I did my best not to buy souvenirs as I traveled. It wasn’t because I didn’t want them, it was because I didn’t have space. I had a single backpack; my life fit under an airplane seat.
Instead of souvenirs I bought patches. I bought one for each group I joined, each event I’ve been a part of, and every country I’ve visited. The patches were much smaller, much cheaper, and much more fun than trinkets.
As I went, I sewed my patches on my backpack. It began as forest green but quickly turned colorful. After six months of being colorful, additional patches made it tacky.
After a year of being tacky, the backpack became full-blown cliché. I stuck out at airports and got awed questions from strangers and occasional rolled eyes from fellow backpackers. As I went, I sewed on more and more.
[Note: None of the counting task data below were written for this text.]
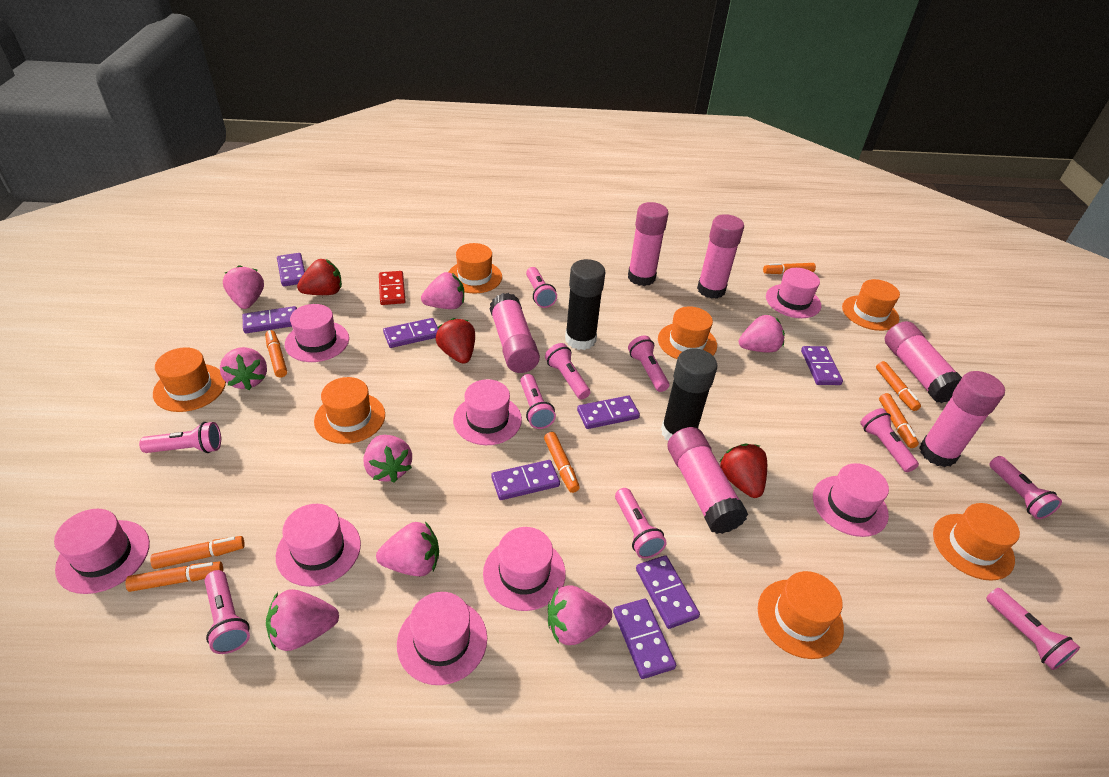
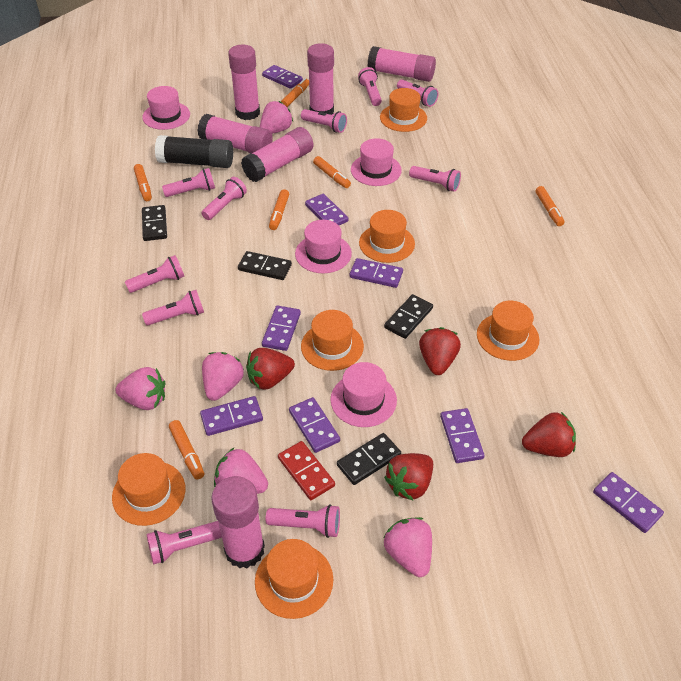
black domino: 0 -> 4
black glue stick: 2 -> 1
orange hat: 7 -> 6
orange marker: 7 -> 6
pink hat: 8 -> 4
pink strawberry: 8 -> 5
red strawberry: 3 -> 4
My new backpack was now covered in patches — the flag of Greece here, a World Cup emblem there. It looks tacky, but the patches aren’t for showing off— they are for remembering. When I see the Mozambican flag I don’t think “I went to Mozambique,” I think about hitchhiking through the lush rain forest, fighting off muggers in broad daylight, and arguing with corrupt police officers, all done in a language I barely understood. The HOPE patch instantly brings me back to spending a morning doing a homeless outreach and a night patrolling San Diego with a group of Real Life Superheroes. Each patch has a story, some good, some bad.
Each is a memory, a two by three inch story of not where I’ve been, but what I’ve done. I wouldn’t trade any of them for a t-shirt or trinket.